Using custom factory HK2 DI with Jersey

I'm using the HK2 container in my Jersey application . I need to use my custom factory method to get the injected instance from the HK2 container. For example ,

// Here I declare the IOC binding.
public class ApplicationBinder extends AbstractBinder {
    @Override
    protected void configure() {
        bind(Logger.class).to(ILogger.class).in(Singleton.class);;       
        bind(MySqlRepository.class).to(IRepository.class).in(Singleton.class);
    }
}



 public class MyApplication extends ResourceConfig {
    public static ApplicationBinder binder ;
    public MyApplication () {
        binder = new ApplicationBinder();
        register(binder);
        packages(true, "com.myapplication.server");
    }
    }

Here is my code :

public class BusinessLogic

    {
        //@Inject
        //ILogger logger ; 

        //Instead 
        ILogger logger = DependencyResolver .resolve(ILogger.class) // resolve will get ILogger from HK2   container
    }

The reason I need to do this way is for sometimes , I allocate classes manually which has dependencies , so in this way each use of @Inject return null. For example, if I use new BusinessLogic() , then the logger with @Inject is null. I have to bind businesslogic also and use IOC in order to get the ILogge.

I need something like this:

public class DependencyResolver {    

    public static <T> T resolve(Class<T> beanClass){           
        return instance;
    }    
}

I need to use the DependencyResolver in order to get the instances I registered in MyApplication.

Any suggestions. Thanks in advance...

Upvotes: 2

Views: 6592

Answers (1)

zyexal
zyexal

Reputation: 1579

I'm not 100% sure what exactly you want to do, but ...
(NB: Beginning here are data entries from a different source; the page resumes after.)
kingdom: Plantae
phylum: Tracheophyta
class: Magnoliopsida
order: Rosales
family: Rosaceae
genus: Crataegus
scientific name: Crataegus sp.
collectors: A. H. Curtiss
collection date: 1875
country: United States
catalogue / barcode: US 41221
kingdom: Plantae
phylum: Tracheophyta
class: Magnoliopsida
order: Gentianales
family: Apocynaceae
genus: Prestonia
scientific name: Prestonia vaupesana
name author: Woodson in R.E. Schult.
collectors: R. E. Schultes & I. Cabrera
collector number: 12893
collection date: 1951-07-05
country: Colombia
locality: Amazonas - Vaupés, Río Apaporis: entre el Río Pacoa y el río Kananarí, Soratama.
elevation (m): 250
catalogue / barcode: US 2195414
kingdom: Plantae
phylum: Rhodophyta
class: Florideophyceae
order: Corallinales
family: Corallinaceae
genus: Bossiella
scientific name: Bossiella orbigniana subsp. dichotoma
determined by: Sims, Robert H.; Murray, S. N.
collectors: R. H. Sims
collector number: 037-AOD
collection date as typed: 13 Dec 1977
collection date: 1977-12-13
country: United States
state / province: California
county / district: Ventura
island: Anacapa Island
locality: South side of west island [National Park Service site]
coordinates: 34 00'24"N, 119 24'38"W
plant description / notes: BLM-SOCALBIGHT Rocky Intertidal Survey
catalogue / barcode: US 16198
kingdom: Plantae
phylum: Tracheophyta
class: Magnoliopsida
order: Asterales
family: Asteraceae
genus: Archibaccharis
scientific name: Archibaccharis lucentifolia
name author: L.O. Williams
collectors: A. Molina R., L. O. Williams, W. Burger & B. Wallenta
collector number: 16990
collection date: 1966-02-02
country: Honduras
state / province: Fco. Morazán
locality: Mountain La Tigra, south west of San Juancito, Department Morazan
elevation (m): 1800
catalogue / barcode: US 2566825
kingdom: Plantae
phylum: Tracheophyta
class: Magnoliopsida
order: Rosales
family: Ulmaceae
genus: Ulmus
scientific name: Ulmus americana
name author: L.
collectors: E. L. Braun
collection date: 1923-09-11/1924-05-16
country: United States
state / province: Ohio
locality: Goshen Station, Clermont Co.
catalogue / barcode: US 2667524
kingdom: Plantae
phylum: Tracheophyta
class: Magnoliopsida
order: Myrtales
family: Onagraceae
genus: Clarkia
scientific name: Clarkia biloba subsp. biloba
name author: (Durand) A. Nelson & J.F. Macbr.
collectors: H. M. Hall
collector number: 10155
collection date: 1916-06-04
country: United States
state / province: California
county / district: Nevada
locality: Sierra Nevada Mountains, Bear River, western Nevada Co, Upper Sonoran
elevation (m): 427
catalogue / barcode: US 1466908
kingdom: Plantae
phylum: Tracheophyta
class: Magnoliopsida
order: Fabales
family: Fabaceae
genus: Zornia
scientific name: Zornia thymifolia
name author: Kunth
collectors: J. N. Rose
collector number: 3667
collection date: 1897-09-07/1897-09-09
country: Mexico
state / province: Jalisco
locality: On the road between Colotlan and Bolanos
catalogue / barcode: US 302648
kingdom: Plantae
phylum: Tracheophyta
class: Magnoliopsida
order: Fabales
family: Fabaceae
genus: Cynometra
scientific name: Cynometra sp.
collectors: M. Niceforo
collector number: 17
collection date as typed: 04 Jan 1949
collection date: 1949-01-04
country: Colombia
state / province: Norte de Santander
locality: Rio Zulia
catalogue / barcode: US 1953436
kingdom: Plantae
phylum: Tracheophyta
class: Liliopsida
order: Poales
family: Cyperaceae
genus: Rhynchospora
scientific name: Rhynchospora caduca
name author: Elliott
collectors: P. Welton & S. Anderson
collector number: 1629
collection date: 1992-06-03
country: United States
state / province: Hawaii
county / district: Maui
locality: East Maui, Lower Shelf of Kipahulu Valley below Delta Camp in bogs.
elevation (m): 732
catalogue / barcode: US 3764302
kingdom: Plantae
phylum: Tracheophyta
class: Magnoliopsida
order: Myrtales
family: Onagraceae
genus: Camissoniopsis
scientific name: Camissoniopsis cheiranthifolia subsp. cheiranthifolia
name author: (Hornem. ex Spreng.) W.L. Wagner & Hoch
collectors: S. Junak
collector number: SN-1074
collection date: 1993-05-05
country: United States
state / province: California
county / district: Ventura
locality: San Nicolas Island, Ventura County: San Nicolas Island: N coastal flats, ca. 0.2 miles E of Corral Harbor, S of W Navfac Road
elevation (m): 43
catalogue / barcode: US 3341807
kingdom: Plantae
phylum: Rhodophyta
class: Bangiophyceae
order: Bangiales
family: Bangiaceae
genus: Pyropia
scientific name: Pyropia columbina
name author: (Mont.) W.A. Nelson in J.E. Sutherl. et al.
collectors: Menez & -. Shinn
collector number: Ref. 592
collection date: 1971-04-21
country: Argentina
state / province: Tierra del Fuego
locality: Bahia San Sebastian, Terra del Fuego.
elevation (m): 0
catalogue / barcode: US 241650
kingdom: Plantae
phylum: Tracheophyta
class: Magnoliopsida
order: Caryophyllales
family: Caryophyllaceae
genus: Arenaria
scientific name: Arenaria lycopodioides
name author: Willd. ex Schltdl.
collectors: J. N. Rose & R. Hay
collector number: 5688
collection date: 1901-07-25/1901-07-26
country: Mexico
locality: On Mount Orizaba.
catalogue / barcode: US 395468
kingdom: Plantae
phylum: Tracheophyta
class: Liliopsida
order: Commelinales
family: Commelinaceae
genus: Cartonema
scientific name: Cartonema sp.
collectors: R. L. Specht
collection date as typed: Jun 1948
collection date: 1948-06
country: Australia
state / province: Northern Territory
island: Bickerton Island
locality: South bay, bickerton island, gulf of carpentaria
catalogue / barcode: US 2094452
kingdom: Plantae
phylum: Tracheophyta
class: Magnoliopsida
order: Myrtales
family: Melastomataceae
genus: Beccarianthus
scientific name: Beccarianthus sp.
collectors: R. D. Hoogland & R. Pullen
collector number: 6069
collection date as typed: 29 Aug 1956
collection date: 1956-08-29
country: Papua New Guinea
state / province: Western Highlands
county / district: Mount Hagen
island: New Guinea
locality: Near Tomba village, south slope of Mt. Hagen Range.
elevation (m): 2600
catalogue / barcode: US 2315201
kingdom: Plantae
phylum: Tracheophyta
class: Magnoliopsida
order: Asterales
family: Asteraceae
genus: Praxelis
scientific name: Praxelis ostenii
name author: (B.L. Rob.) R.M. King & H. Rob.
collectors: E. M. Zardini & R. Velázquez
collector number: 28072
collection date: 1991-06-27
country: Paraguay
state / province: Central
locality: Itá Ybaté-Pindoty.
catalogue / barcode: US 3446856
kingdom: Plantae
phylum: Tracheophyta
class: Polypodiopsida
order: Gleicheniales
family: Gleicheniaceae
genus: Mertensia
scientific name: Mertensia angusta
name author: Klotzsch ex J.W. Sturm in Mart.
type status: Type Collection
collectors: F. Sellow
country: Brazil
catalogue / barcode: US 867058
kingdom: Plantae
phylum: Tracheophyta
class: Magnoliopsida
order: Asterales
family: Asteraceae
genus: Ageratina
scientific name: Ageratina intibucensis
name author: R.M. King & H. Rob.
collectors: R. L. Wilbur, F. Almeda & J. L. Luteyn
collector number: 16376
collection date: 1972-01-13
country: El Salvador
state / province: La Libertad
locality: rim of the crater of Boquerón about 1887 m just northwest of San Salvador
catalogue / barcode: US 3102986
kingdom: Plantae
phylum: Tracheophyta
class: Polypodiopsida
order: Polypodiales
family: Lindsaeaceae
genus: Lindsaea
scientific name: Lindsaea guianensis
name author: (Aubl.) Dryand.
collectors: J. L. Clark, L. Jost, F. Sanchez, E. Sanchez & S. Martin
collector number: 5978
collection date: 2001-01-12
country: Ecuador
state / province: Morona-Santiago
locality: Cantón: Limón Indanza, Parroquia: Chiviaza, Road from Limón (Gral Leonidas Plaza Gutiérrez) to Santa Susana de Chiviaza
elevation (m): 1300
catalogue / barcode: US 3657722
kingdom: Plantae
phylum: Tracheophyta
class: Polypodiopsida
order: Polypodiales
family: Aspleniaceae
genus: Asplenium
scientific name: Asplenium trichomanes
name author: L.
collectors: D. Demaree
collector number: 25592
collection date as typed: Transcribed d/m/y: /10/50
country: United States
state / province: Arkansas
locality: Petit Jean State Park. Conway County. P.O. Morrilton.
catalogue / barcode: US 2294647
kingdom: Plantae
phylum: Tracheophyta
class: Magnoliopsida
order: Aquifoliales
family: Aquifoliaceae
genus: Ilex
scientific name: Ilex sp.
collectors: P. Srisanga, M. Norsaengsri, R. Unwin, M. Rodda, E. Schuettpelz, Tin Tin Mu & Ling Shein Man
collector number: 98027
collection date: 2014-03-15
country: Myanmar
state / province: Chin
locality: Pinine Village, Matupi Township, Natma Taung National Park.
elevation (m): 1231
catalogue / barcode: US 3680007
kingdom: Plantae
I think you misunderstood AbstractBinder.bind(...) or bindings itself. Also, afaig you can't inject something into an instance which is not kinda managed component (like your BusinessLogic).

See jersey.java.net - ioc for examples regarding your BusinessLogic. You may have a look at ComponentProvider and/or InjectableProvider

For your ILogger I would suggest to create and bind a Factory like this:

public class LoggerFactory implements Factory<ILogger> {

    // inject stuff here if you need (just an useless example)
    @Inject
    public LoggerFactory(final UriInfo uriInfo) {
        this.uriInfo = uriInfo;
    }

    @Override
    public ILogger provide() {
        // here you resolve you ilogger
        return MyLocator.resolve(ILogger.class);
    }

    @Override
    public void dispose(ILogger instance) {
        // ignore
    }

}

Bind Factory

public class ApplicationBinder extends AbstractBinder {
    @Override
    protected void configure() {
        bindFactory(LoggerFactory.class).to(ILogger.class).in(PerLookup.class /* or other scopeAnnotation if needed */);

        // what's you Logger.class ? 
        // bind(Logger.class).to(ILogger.class).in(Singleton.class);      
        // bind(MySqlRepository.class).to(IRepository.class).in(Singleton.class);
    }
}

Hope this was helpful somehow. Maybe someone is willing to write something about Providers for your case.